**Problem requirements**
According to the Mount Clemens UFO photos text, in what year were the Jaroslaw brothers said to have written their confession letter to Dr. Hynek?

Jenny Randles' "The UFO Conspiracy" contains a statement to the effect that the Jaroslaw brothers had confessed to hoaxing the Mount Clemens photos in a letter to Dr. J. Allen Hynek. The J. Allen Hynek Center for UFO Studies (CUFOS) Mark Rodeghier[footnote 1] informs me that CUFOS definitely considers the photos to be a hoax, and material from the CUFOS library supports that view. I have seen a copy of the original confession letter (which was included in the CUFOS material), but have not had an opportunity to speak to the witnesses and validate their authorship of the letter. For the details of the case see my paper on superstructure cases.

As any serious researcher knows, many more UFO photos are hoaxed as a percentage of initial reports than are normal reports unaccompanied by photos. Daylight photos are especially suspect because of the ease with which a suspended model can be made to look realistically distant, and due to the lack of complex luminosity which must be simulated.

In this paper, I review the evidence for a hoax, point out some inconsistencies, and leave it to the reader to decide.

The Confession

In 1976, nine years after the photos were taken, the Jaroslaw brothers, now 21 and 26 years of age, are said to have written the following letter to Dr. Hynek:

"... Dan suggested to make a model of a U.F.O., hang it up with a string, and if the photo turned out good, we could play a joke on our family and friends to see their reaction and then tell them the truth.

"Dan made a quick model. Then we wrapped plain white thread with paper tape around two poles several times, and then taped the model to the threads. I was reluctant to waste the film, because I thought the threads and tape would be visible on the photo. The weather conditions were just right, the photo came out so real looking we took some more. At the same time we were taking the pictures, a helicopter flew over the area. Just for the heck of it, I photographed it, too.

"We showed our mother the photos and pretended they were real. But before we knew it, while we were in another room, she had called the Newspaper [caps theirs].

"Dan and I for some reason decided to let the paper have a story. We made it up as the reporter asked his questions. And said the helicopter was with the U.F.O. Also, we just didn't think the story would become as big as it did.

"We are sorry if we caused anyone any trouble over this.

"Respectfully, Grant F. Jaroslaw, Dan A. Jaroslaw"[footnote 2]

The Evidence

An article in True: The Man's Magazine[footnote 3], cast doubt on the photos long before this letter was received:

Written with interview material from the Air Force officer who investigated the case (Maj. Raymond Nyles), other Air Force officers (all initially enthusiastic about the case) and from Dr. Hynek, the article covers the case in detail.

**Stored data entries**
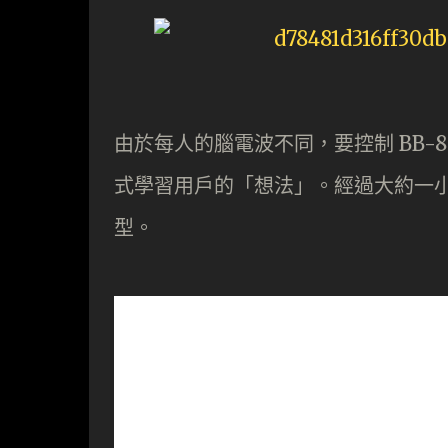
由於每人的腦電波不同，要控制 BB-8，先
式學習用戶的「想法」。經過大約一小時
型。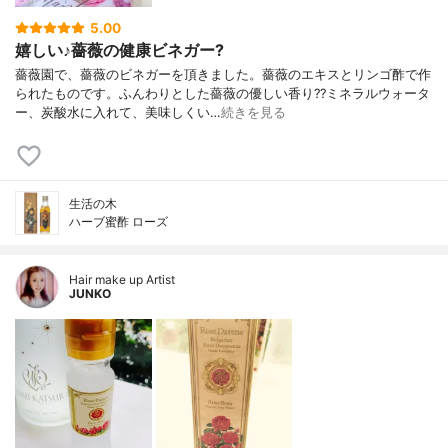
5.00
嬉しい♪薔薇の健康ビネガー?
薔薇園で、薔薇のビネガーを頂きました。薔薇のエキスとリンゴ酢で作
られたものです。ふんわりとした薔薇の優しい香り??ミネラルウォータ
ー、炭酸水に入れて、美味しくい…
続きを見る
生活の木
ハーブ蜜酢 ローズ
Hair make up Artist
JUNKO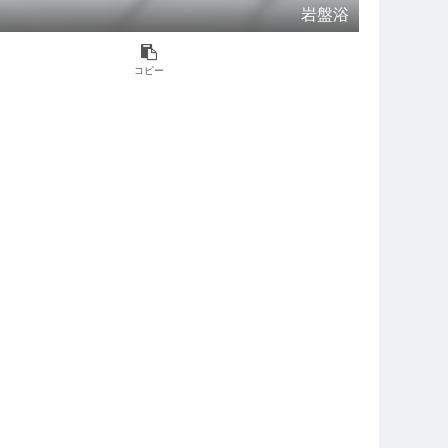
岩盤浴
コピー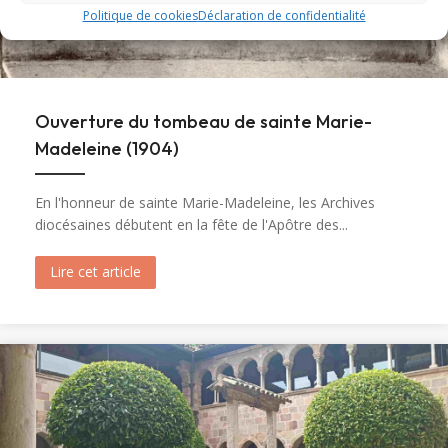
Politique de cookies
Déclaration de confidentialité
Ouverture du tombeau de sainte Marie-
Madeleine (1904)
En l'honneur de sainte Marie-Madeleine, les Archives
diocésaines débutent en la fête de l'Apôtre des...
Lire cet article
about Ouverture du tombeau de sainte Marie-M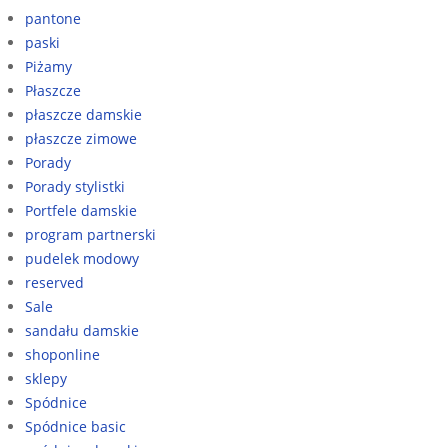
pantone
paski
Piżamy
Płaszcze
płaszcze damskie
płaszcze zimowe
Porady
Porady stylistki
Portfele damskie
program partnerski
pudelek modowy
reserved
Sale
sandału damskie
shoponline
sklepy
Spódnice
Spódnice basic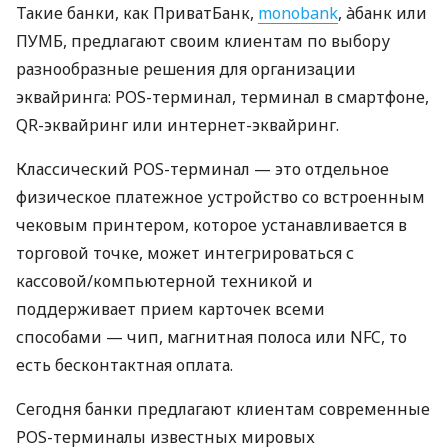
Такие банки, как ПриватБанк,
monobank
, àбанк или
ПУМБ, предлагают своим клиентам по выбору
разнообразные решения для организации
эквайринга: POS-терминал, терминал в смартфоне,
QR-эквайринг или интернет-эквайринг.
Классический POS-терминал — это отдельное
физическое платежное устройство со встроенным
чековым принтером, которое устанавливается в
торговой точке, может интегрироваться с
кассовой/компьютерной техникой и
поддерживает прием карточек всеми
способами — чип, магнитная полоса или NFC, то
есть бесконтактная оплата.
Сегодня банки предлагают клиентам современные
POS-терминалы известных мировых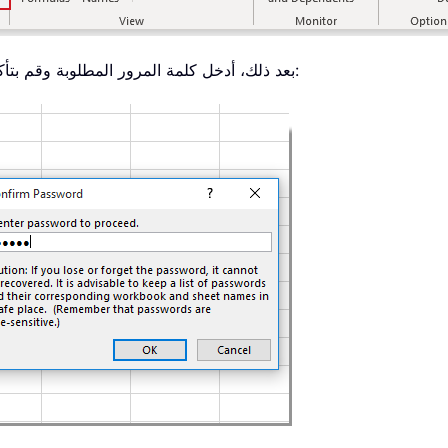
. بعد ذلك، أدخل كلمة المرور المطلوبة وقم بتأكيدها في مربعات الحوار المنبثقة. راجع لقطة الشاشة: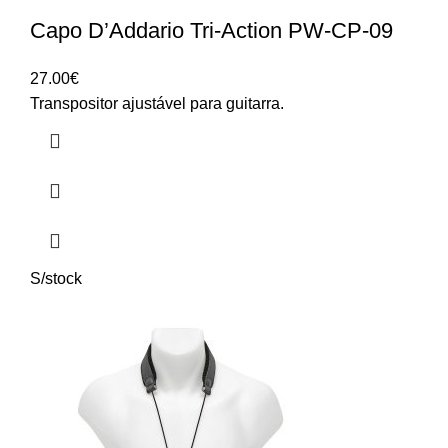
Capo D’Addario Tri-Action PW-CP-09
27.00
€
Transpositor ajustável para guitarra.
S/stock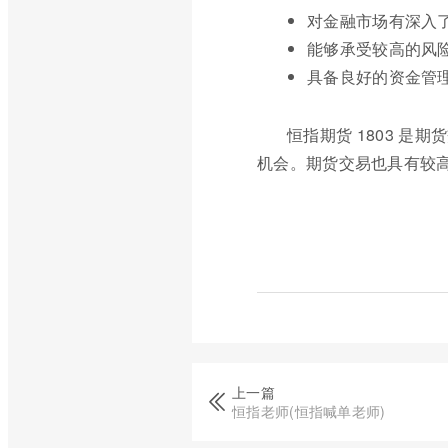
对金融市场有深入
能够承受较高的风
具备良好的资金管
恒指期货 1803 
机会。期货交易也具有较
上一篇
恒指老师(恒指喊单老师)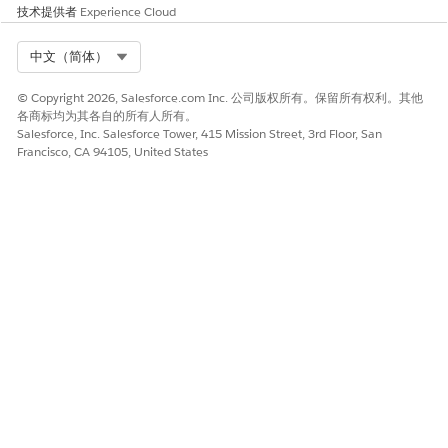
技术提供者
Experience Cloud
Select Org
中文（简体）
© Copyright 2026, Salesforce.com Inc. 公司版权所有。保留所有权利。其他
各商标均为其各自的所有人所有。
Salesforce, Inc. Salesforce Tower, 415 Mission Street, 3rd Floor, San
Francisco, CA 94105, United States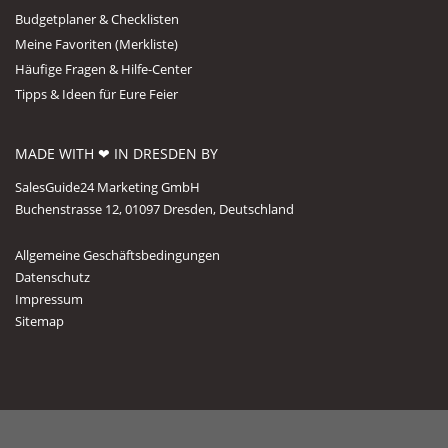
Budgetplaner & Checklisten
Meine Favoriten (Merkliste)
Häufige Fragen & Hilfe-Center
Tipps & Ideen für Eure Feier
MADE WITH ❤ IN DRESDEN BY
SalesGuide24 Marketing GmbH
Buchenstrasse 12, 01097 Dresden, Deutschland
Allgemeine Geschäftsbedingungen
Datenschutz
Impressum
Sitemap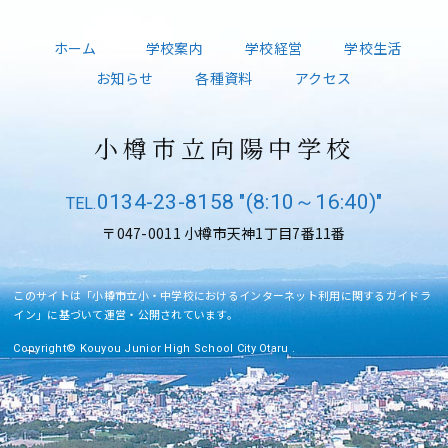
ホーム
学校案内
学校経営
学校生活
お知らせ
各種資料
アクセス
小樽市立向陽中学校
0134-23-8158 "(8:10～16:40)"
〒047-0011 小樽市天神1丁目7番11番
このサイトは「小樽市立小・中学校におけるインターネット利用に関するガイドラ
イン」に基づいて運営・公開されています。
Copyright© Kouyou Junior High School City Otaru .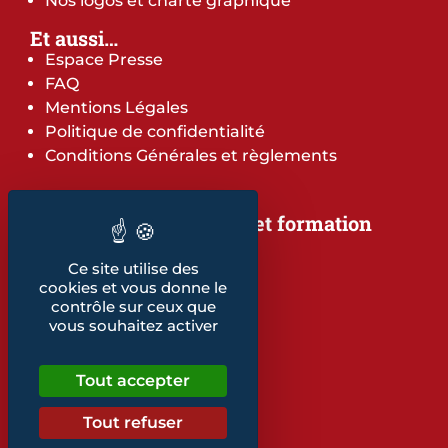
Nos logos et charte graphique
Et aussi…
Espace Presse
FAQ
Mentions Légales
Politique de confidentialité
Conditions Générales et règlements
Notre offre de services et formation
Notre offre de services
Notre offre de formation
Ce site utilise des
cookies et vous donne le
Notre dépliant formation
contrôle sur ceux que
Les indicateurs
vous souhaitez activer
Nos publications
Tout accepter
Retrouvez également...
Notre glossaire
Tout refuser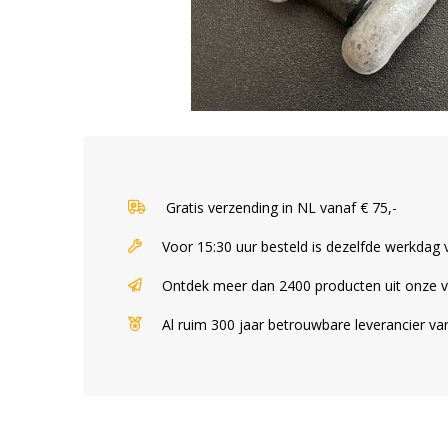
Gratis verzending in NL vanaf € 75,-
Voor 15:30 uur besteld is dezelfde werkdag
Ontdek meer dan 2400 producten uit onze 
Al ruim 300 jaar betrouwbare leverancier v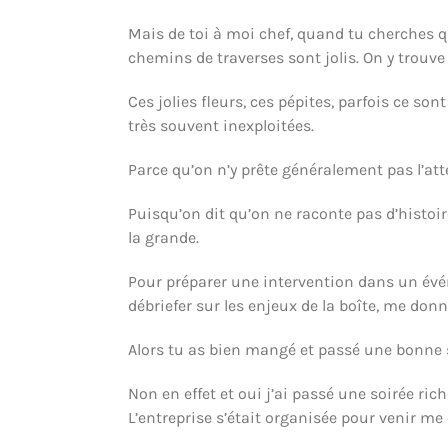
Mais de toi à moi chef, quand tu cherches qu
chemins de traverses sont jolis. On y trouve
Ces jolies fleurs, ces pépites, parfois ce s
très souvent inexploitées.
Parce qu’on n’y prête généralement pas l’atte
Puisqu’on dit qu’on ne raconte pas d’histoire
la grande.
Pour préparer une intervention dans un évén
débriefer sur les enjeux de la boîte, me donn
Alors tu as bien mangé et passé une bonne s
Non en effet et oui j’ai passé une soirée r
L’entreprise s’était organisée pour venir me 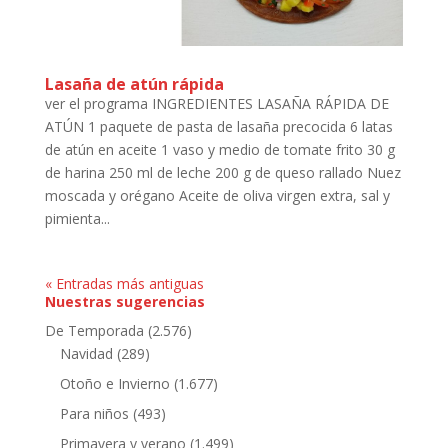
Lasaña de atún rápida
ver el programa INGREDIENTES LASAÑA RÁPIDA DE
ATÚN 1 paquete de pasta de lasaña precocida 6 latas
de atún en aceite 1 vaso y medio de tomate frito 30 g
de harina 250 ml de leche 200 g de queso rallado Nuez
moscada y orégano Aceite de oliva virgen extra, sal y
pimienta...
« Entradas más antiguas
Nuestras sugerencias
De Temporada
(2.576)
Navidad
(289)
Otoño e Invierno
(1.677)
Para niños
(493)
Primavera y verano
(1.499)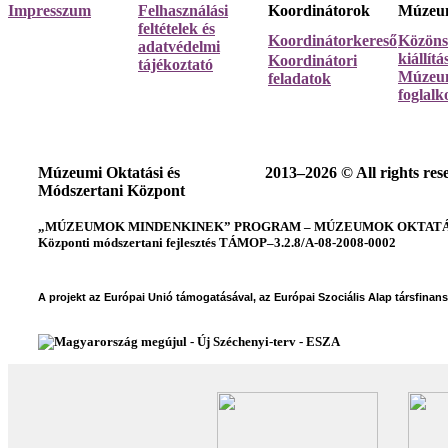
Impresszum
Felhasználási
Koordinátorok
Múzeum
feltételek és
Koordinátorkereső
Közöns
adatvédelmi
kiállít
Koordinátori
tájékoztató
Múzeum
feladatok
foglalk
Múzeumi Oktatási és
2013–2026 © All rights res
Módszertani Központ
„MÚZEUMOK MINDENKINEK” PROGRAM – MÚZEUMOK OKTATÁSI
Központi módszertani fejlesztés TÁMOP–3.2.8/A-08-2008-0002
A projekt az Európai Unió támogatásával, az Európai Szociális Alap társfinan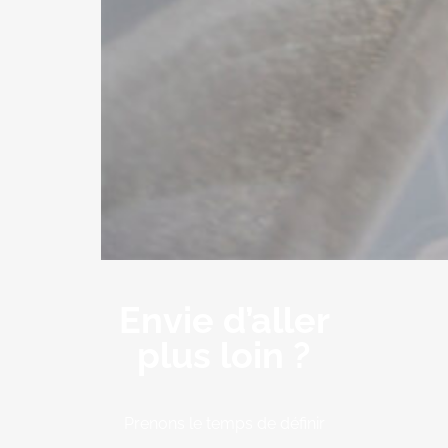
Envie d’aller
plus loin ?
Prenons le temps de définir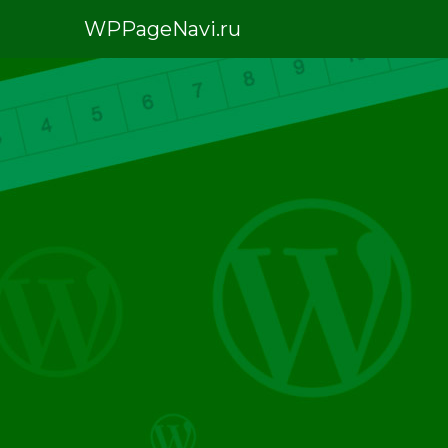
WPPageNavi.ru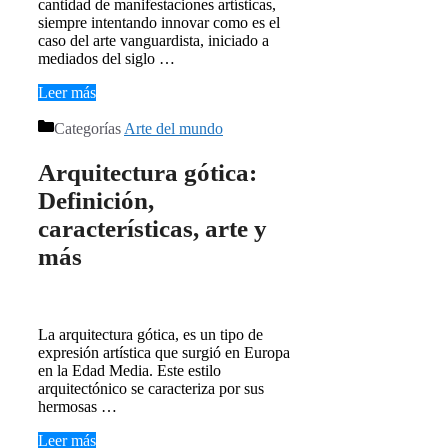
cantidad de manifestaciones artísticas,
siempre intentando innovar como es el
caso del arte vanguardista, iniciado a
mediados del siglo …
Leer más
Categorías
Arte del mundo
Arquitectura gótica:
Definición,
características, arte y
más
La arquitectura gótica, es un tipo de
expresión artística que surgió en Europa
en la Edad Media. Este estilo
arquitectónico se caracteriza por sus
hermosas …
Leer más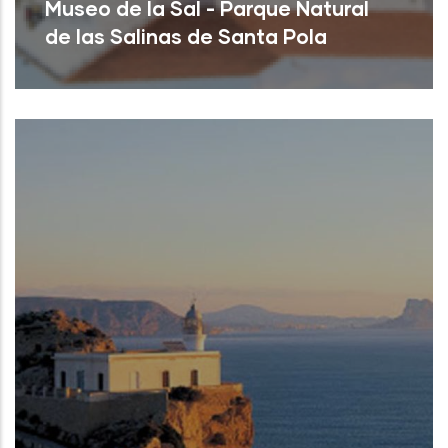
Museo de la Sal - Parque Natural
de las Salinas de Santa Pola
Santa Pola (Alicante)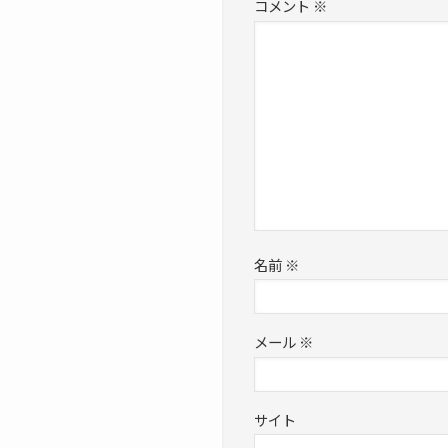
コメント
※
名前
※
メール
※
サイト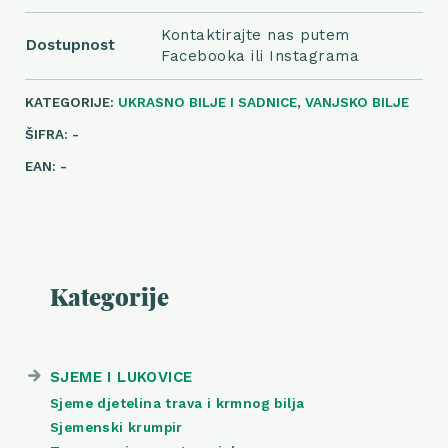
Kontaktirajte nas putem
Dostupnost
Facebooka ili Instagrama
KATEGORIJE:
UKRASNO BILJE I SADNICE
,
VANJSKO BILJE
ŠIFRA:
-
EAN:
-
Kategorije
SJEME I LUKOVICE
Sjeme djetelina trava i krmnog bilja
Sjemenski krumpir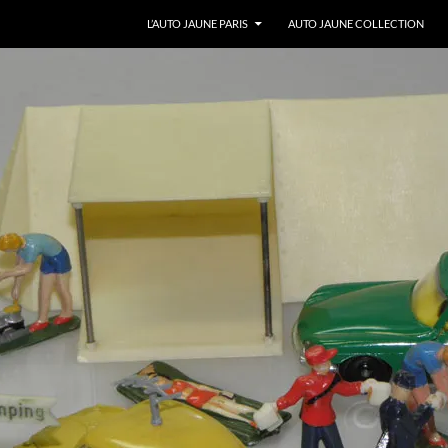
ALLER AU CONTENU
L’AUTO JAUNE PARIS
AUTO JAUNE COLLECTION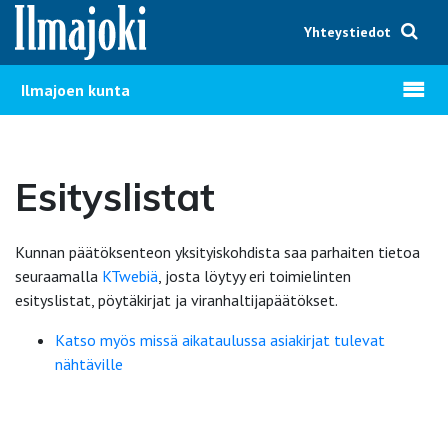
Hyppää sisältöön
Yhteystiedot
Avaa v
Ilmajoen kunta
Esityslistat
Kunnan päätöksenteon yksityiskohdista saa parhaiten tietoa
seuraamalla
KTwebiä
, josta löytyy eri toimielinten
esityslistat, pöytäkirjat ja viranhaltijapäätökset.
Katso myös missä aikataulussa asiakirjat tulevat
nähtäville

**Reply to the exercise**
1976